Las cosas que faltan y las cosas que sobran
Aparece en casa e la vivaracha anciana viuda Mercedes Arévalo (Elena Zuasti) un escritor, Sebastián (Guillermo Vilarrubí), que vive en un cuarto de pensión en cuya pared, atisbador o atisbado, están los agujeros. Sebastián toca el piano; y de buenas a primeras toca el piano de Mercedes, mudo desde la muerte del marido.
Al escritor no lo recibe la dueña, sino un homosexual amigo de la anciana, insinuante y pegajoso (Fabio de la Cruz, por Alvaro Pozzolo), que es, desde hace años, algo entre valet, mayordomo y confidente. Pero la pieza no se detiene: concluido su mini espectáculo, Fabio no significará nada en la trama. Comprendemos: es la casa de «Vive como quieras»; también, ay, del «escribe como quieras». Mercedes tiene una hija, Raquel (Mirtha Cazet) y una sobrina (Laura Moratorio).
Son personajes que aparecen y desaparecen sin dejar huella. Parecería que existieron porque una señora debe tener una hija, una sobrina, etcétera. Como debe pasar algo, Mercedes flirtea con el joven Sebastián, más por aburrimiento que por impulso erótico. ¿Por qué no? Ama como quieras. La diferencia de edad sugiere un drama, pero la sangre no llega al río; aquí cuadran los besos en la frente; pero ¿dónde está la margarita? Por supuesto, Mercedes es una flor, margarita marchita.
Se la presenta más grande que la vida; pero no es mucho más que una vieja impertinente. Sobran todos los demás personajes. Es adecuada, para esta pieza, una clásica definición del agujero: «ausencia de una cosa rodeada por la misma cosa».
Una fiebre de innovación a ultranza recorre a nuestro teatro. Se diría que la gente se muere de ganas de innovar.

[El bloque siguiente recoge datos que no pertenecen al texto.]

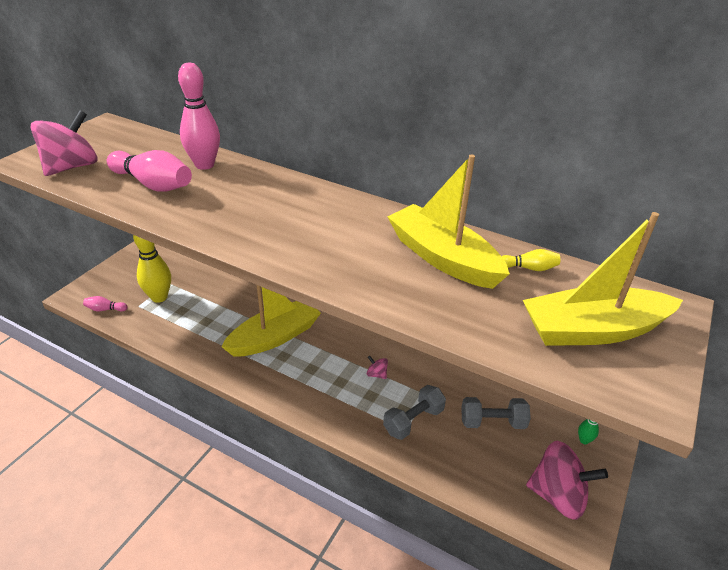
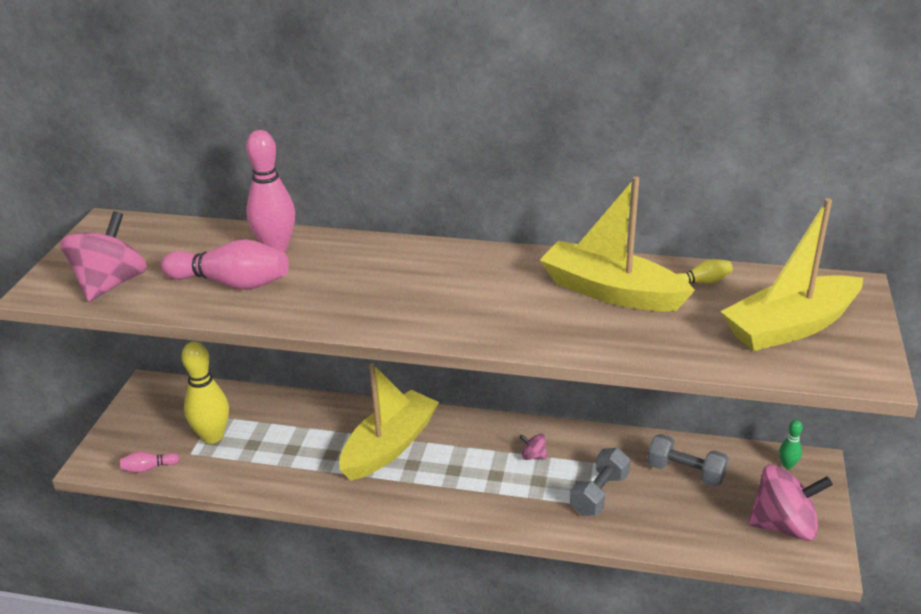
camera: 15 degrees left, 5 degrees down
grey dumbbell [461,397,531,429] -> grey dumbbell turned 45 degrees clockwise [647,434,729,487]

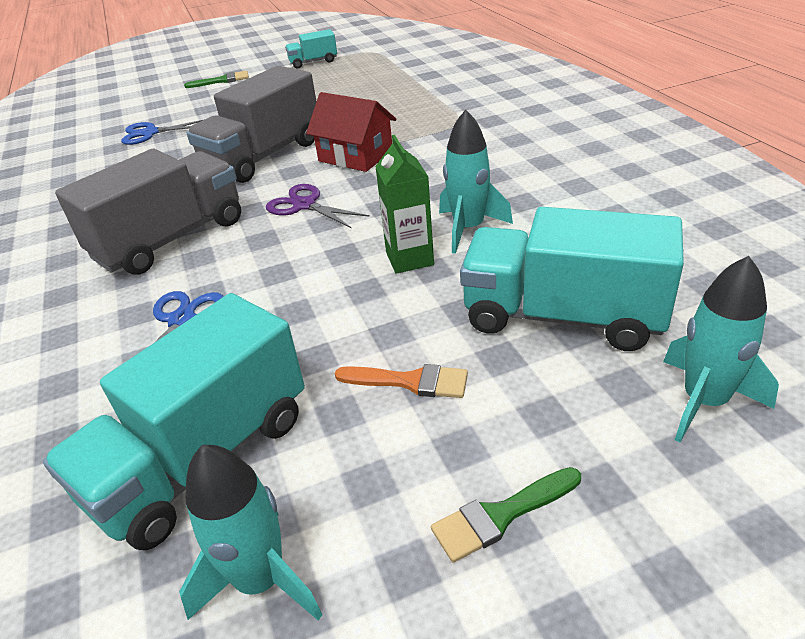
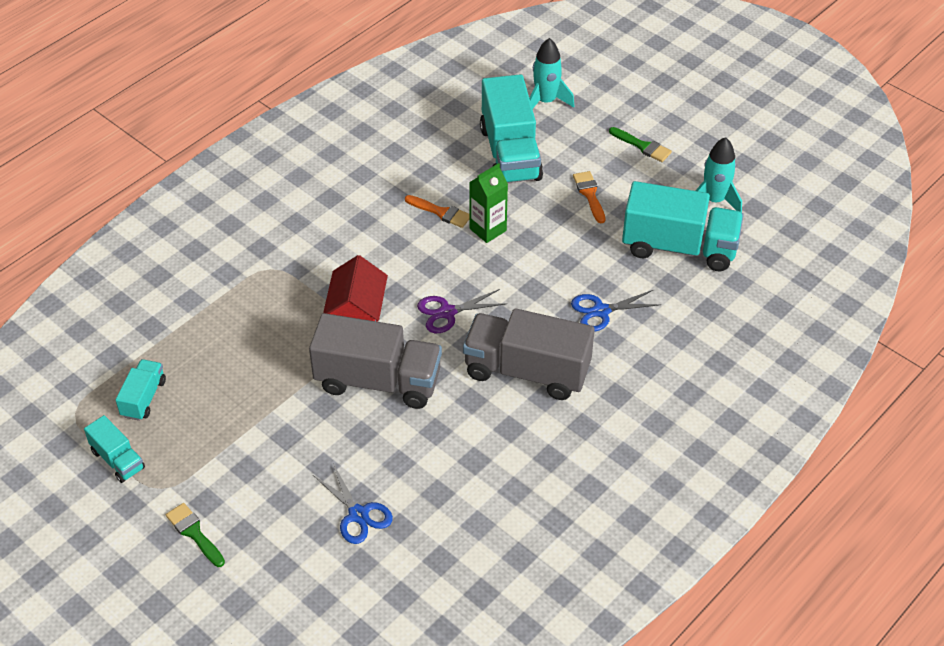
camera: 120 degrees left, 10 degrees up
purple scissors [266,184,370,229] -> purple scissors turned 60 degrees clockwise [417,289,507,333]
turquoise rocket [439,109,513,254] -> orange brush [405,195,469,228]
none -> turquoise truck [115,359,166,421]

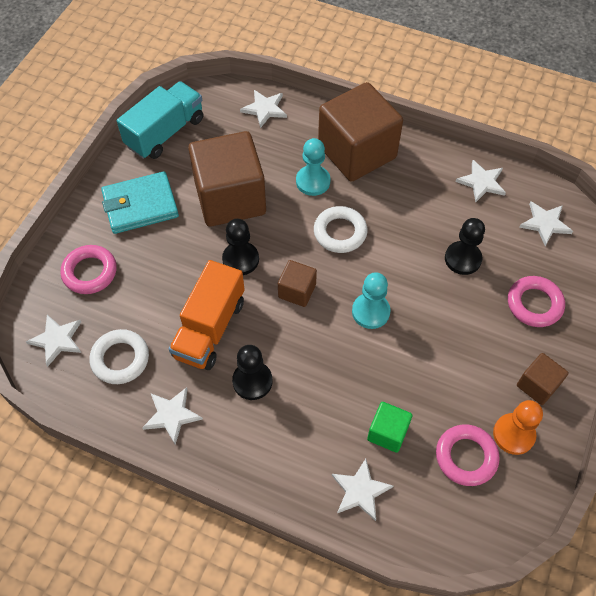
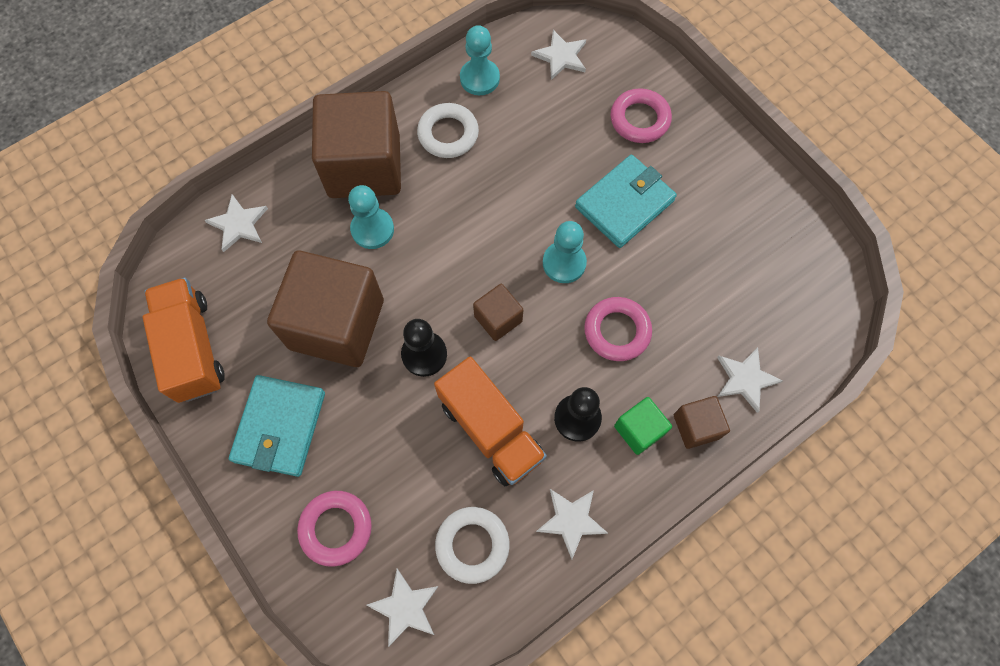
camera: 60 degrees left, 10 degrees up
turquoise truck [117,81,203,159] -> orange truck [142,277,225,403]
white ring [314,206,368,253] -> white ring moved to [417,103,479,158]
green cube [367,402,412,453] -> green cube moved to [614,397,672,455]
pink ring [436,424,500,486] -> pink ring moved to [584,297,652,361]
black pawn [445,218,485,275] -> none
white star [456,160,506,202] -> turquoise pawn [460,25,500,95]
orange pawn [493,400,543,455] -> none
brown cube [517,353,569,405] -> brown cube moved to [674,396,730,449]
none -> turquoise wallet [575,155,677,248]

Se repuso, por segunda vez, «Paternoster», del mismo Langsner, un artefacto mecánico que sería desagradable si no fuera tedioso.
Ahora «Un agujero en la pared», que ya se dio por la Comedia Nacional con Maruja Santullo en el papel protagónico, luego por China Zorrilla. Se regurgitan cada tanto Lorca, Miguel Hernández, supersticiones como «Una carta perdida», «Arlecchino», etcétera. Parecería que toda obra debe darse, por lo menos, dos o tres veces; el repertorio universal espera, en el silencio de las librerías. Tras un amago frustrado de ver a Sófocles («Las traquinias»), la hermosa novedad de nuestro teatro es el joven Eurípides, con «Las bacantes» y «Las troyanas». Su inquietante, valiente y enérgica voz es mucho más nuestra que estas tristezas.
En las críticas suele venir un «pero» luego de los moderados elogios. En este caso es al revés: el «pero» es Elena Zuasti. «Un agujero en la pared» es lo dicho; aparece Elena y es un milagro. Con sólo entrar en escena cambia la atmósfera. Por un instante, el espectador cree que aquello es verdad. Como en el caso de Maruja Santillo o de China, hay una mujer, un arte consumado, un encanto. Hay una voz única, que puede expresar todo desde su peculiar registro, bajo pero pleno. Hay los gestos medidos y adecuados de una actriz que domina sus medios y que también supo dirigir la obra, con ritmo, medida, agilidad.
Elena es toda la diferencia; pero, ay, su brillo no hace más que resaltar el vacío en que destella. El crítico, ese eterno desconforme, sueña con lo que ella podría hacer con un libreto digno de su arte. *
UN AGUJERO EN LA PARED, de Jacobo Langsner, con Alvaro Pozzolo, Guillermo Vilarrubí, Elena Zuasti, Mirtha Cazet y Laura Moratorio. Compaginación musical de Carlos García, dirección de Arte de Cristina Cruzado, luces de Sebastián
Marrero, dirección general de Elena Zuasti. En Teatro Alianza, sala 2.